◆ Text shown

A powerful federal court in Manhattan is instituting an unheard of suite of visitor restrictions due to rapidly increasing fears about the novel Coronavirus (COVID-19).
For seasoned legal observers, lawyers and law students, the U.S. District Court for the Southern District of New York (SDNY) has been long-known as one of the most important courts in the country aside from the U.S. Supreme Court itself. The famous court’s visibility and popular purchase has only risen in recent years due to its central role in various legal drams surrounding and threatening the administration of President Donald Trump.
On Monday, the SDNY issued a two-page standing order with sweeping restrictions on visitors who recently traveled to any of several countries currently undergoing severe Coronavirus outbreaks.
Visitors will be denied entry if they visited China, South Korea, Japan, Italy or Iran within the past two weeks.
“Persons who reside or have had close contact with someone who has travelled to one of [those] countries,” are also banned from entering the SDNY court system for the next 14 days.

◆ Parts of the exercise
• A. From the article on the SDNY visitor restrictions, quote the passage that begins at the words "On Monday, the" and stops after the words "past two weeks.".
• B. Answer these questions from the article on the SDNY visitor restrictions:
(i) On what day of the week did the SDNY issue its standing order?
(ii) How many pages long is that standing order?
(iii) Travel to which countries within the past two weeks leads to a visitor being denied entry?
• C. Continue the article on the SDNY visitor restrictions from its last sentence.

◆ Data section
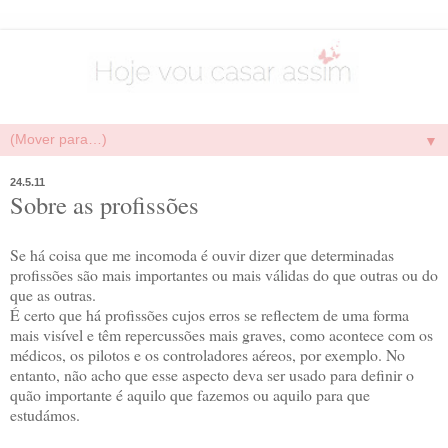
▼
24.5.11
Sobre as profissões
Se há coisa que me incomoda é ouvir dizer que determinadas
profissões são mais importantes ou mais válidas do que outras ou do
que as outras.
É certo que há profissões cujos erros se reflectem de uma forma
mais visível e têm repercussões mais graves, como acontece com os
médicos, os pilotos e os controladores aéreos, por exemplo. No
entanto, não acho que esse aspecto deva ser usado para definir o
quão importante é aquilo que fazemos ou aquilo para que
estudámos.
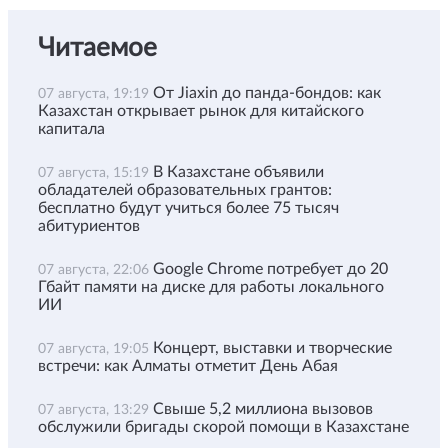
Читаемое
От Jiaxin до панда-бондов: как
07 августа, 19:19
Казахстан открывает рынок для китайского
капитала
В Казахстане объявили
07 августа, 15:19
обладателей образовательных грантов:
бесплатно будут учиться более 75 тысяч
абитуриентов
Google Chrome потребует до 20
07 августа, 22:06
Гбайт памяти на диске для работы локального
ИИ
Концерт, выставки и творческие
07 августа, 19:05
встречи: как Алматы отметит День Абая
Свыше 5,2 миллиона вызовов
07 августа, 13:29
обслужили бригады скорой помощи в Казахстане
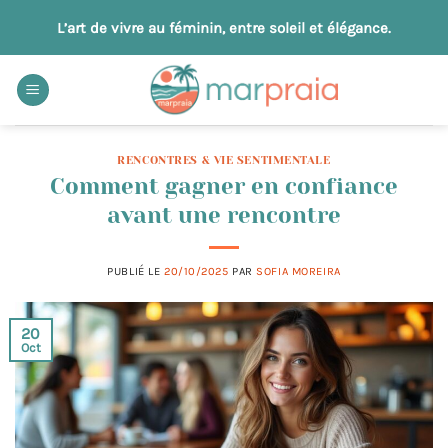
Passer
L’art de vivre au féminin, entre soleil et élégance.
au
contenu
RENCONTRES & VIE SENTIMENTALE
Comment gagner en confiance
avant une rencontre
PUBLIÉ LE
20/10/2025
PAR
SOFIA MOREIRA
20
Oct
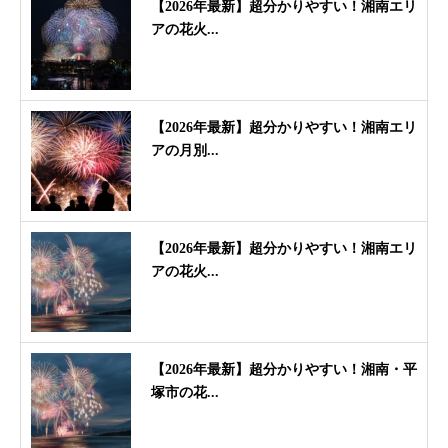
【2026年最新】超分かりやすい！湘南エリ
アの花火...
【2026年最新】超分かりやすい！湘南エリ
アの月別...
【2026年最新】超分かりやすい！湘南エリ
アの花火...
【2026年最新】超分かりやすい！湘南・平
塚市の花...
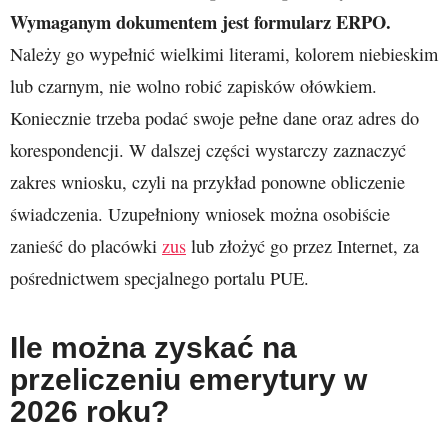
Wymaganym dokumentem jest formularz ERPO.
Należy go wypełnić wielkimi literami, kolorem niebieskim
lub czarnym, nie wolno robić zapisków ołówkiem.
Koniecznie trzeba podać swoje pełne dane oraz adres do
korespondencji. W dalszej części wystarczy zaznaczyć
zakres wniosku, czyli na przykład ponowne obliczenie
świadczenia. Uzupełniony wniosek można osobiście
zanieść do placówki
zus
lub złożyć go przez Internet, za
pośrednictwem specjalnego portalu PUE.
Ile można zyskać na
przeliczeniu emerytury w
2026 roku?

---

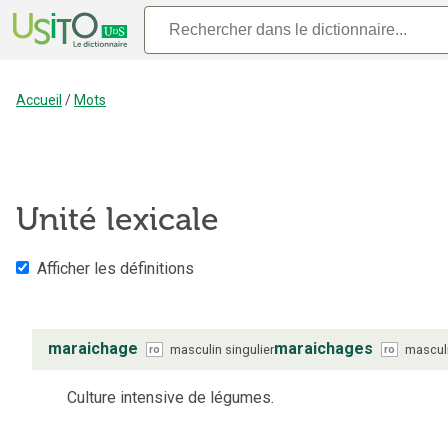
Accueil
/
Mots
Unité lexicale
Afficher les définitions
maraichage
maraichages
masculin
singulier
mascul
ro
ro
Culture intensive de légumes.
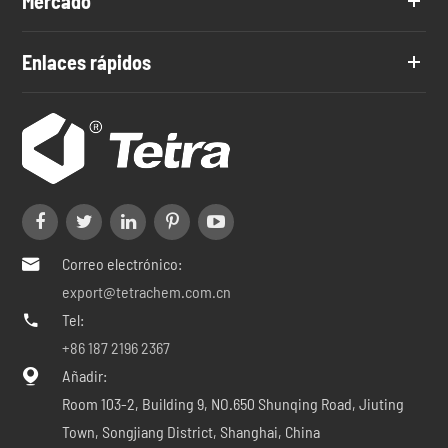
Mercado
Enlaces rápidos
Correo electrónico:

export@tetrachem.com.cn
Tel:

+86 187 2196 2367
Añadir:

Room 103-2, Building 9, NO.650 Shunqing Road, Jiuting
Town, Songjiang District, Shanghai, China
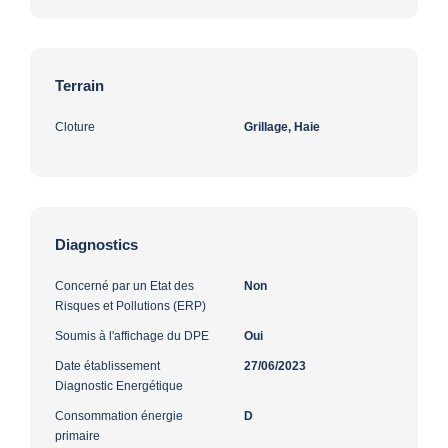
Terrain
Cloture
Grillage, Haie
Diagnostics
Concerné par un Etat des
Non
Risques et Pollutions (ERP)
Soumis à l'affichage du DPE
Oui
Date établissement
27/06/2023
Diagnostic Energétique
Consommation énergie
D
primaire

◆ Results for the exercise
• A.
On Monday, the SDNY issued a two-page standing order with sweeping restrictions on visitors who recently traveled to any of several countries currently undergoing severe Coronavirus outbreaks.
Visitors will be denied entry if they visited China, South Korea, Japan, Italy or Iran within the past two weeks.

• B.
(i) Monday
(ii) Two pages
(iii) China, South Korea, Japan, Italy or Iran

• C.
Importantly, the list does not single out foreign nationals from those countries—but simply relies upon recent travel timelines and the latest understanding of the virus’s dormancy period and transmission time/abilities. The standing order also notes that the list of countries is subject to change.
Unsurprisingly, the restrictions also bar anyone who has been asked to “self-quarantine by any doctor, hospital or health agency” along with anyone who has been diagnosed with the Coronavirus or come into contact with anyone who has received such a diagnosis.
”Anyone attempting to enter in violation of these protocols will be denied entry by a Court Security Officer,” the order notes in bold text.
Additional language at the bottom of the standing order notes that the restrictions will “remain in place temporarily until it is determined to be safe to remove them.”
“While this is extraordinary—these are extraordinary times,” noted former SDNY prosecutor—and current Westchester District Attorney candidate—Mimi Rocah. “The only time I recall such disruption to our federal justice system is immediately after the 9/11 attacks when the courts and the SDNY and beyond were operating with great limitations. But we got through that and we will get through this.”
The unprecedented restrictions will apply to all three courthouses that comprise the influential SDNY network in New York. And, while decidedly precautionary, the way those restrictions were announced—and the basic fact that such measures are being taken—isn’t exactly inspiring confidence.
“SDNY announces a standing order for visitor restrictions to all courthouses in the district (in a series of three identical, all-caps, not-at-all-anxiety-inducing emails),” noted California Western Law Professor Danielle C. Jefferis.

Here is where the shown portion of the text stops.